Required action
Only the lines from the beginning of the material below through the line with "not breathe dust/fume/gas/mist/vapors/spray" should be retyped exactly, and pictures are to be skipped.

Information given
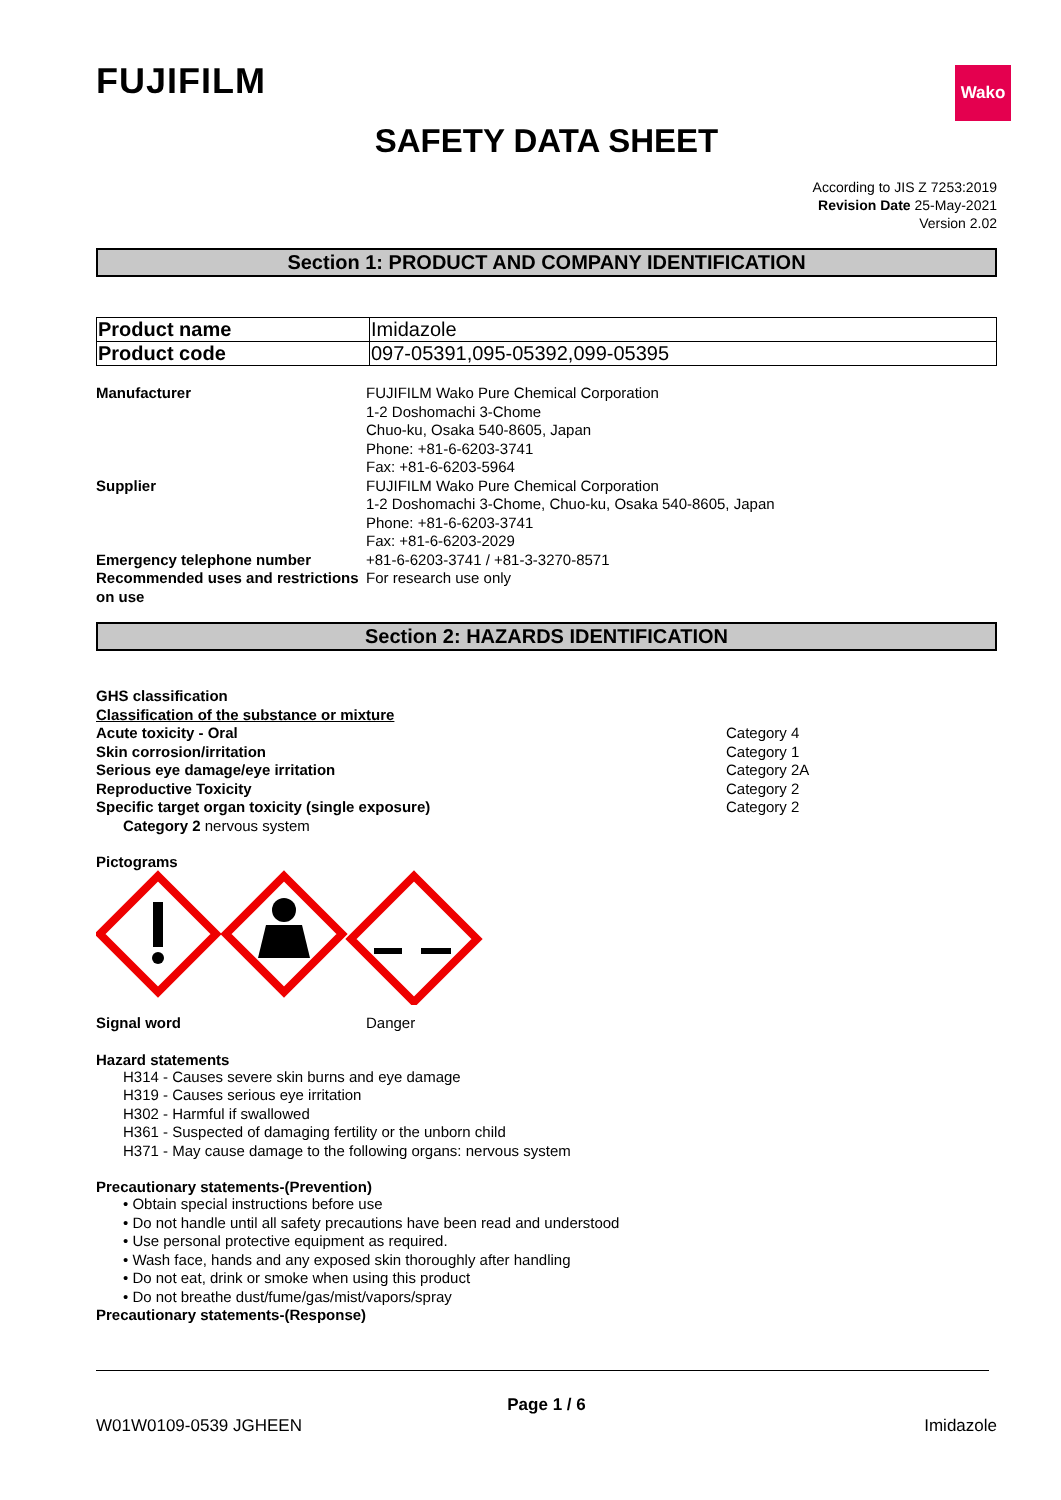FUJIFILM
Wako
SAFETY DATA SHEET
According to JIS Z 7253:2019
Revision Date 25-May-2021
Version 2.02
Section 1: PRODUCT AND COMPANY IDENTIFICATION
| Product name | Imidazole |
| Product code | 097-05391,095-05392,099-05395 |
Manufacturer FUJIFILM Wako Pure Chemical Corporation
1-2 Doshomachi 3-Chome
Chuo-ku, Osaka 540-8605, Japan
Phone: +81-6-6203-3741
Fax: +81-6-6203-5964
Supplier FUJIFILM Wako Pure Chemical Corporation
1-2 Doshomachi 3-Chome, Chuo-ku, Osaka 540-8605, Japan
Phone: +81-6-6203-3741
Fax: +81-6-6203-2029
Emergency telephone number +81-6-6203-3741 / +81-3-3270-8571
Recommended uses and restrictions on use
For research use only
Section 2: HAZARDS IDENTIFICATION
GHS classification
Classification of the substance or mixture
Acute toxicity - Oral Category 4
Skin corrosion/irritation Category 1
Serious eye damage/eye irritation Category 2A
Reproductive Toxicity Category 2
Specific target organ toxicity (single exposure) Category 2
Category 2 nervous system
Pictograms
Signal word Danger
Hazard statements
H314 - Causes severe skin burns and eye damage
H319 - Causes serious eye irritation
H302 - Harmful if swallowed
H361 - Suspected of damaging fertility or the unborn child
H371 - May cause damage to the following organs: nervous system
Precautionary statements-(Prevention)
• Obtain special instructions before use
• Do not handle until all safety precautions have been read and understood
• Use personal protective equipment as required.
• Wash face, hands and any exposed skin thoroughly after handling
• Do not eat, drink or smoke when using this product
• Do not breathe dust/fume/gas/mist/vapors/spray
Precautionary statements-(Response)
Page 1 / 6
W01W0109-0539 JGHEEN Imidazole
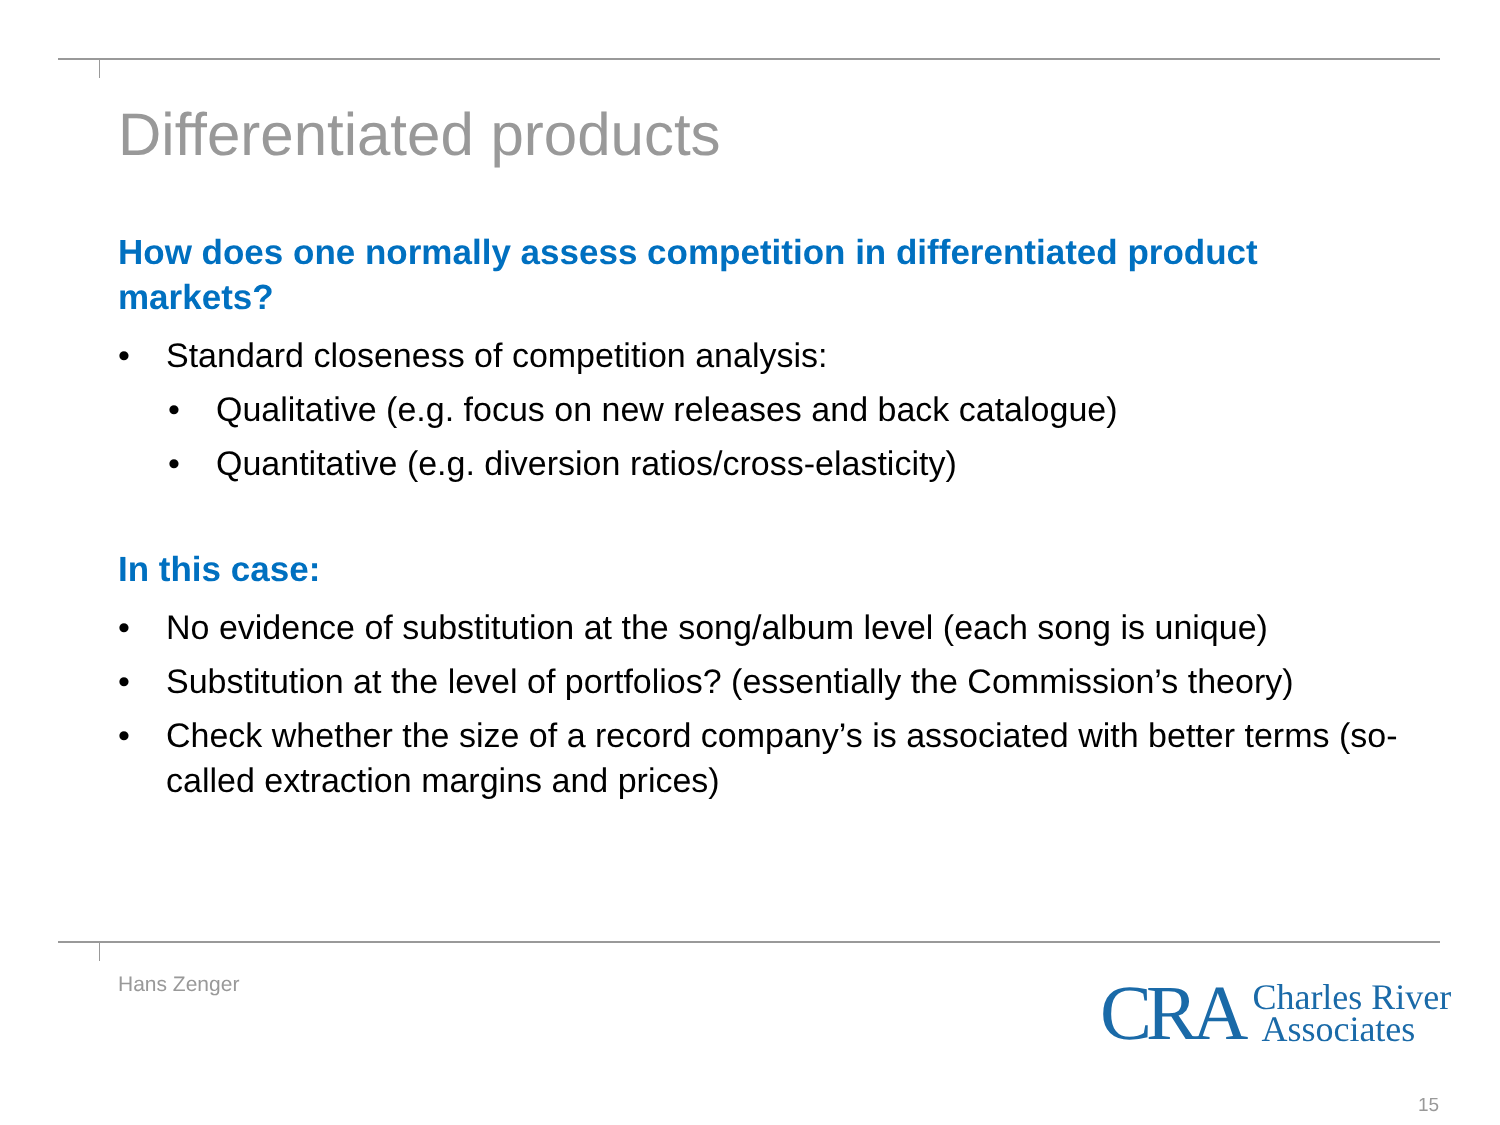Differentiated products
How does one normally assess competition in differentiated product markets?
• Standard closeness of competition analysis:
• Qualitative (e.g. focus on new releases and back catalogue)
• Quantitative (e.g. diversion ratios/cross-elasticity)
In this case:
• No evidence of substitution at the song/album level (each song is unique)
• Substitution at the level of portfolios? (essentially the Commission’s theory)
• Check whether the size of a record company’s is associated with better terms (so-called extraction margins and prices)
Hans Zenger
CRA Charles River
Associates
15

Solution for this exercise
FUJIFILM
Wako
SAFETY DATA SHEET
According to JIS Z 7253:2019
Revision Date 25-May-2021
Version 2.02
Section 1: PRODUCT AND COMPANY IDENTIFICATION
| Product name | Imidazole |
| Product code | 097-05391,095-05392,099-05395 |
Manufacturer FUJIFILM Wako Pure Chemical Corporation
1-2 Doshomachi 3-Chome
Chuo-ku, Osaka 540-8605, Japan
Phone: +81-6-6203-3741
Fax: +81-6-6203-5964
Supplier FUJIFILM Wako Pure Chemical Corporation
1-2 Doshomachi 3-Chome, Chuo-ku, Osaka 540-8605, Japan
Phone: +81-6-6203-3741
Fax: +81-6-6203-2029
Emergency telephone number +81-6-6203-3741 / +81-3-3270-8571
Recommended uses and restrictions on use
For research use only
Section 2: HAZARDS IDENTIFICATION
GHS classification
Classification of the substance or mixture
Acute toxicity - Oral Category 4
Skin corrosion/irritation Category 1
Serious eye damage/eye irritation Category 2A
Reproductive Toxicity Category 2
Specific target organ toxicity (single exposure) Category 2
Category 2 nervous system
Pictograms
Signal word Danger
Hazard statements
H314 - Causes severe skin burns and eye damage
H319 - Causes serious eye irritation
H302 - Harmful if swallowed
H361 - Suspected of damaging fertility or the unborn child
H371 - May cause damage to the following organs: nervous system
Precautionary statements-(Prevention)
• Obtain special instructions before use
• Do not handle until all safety precautions have been read and understood
• Use personal protective equipment as required.
• Wash face, hands and any exposed skin thoroughly after handling
• Do not eat, drink or smoke when using this product
• Do not breathe dust/fume/gas/mist/vapors/spray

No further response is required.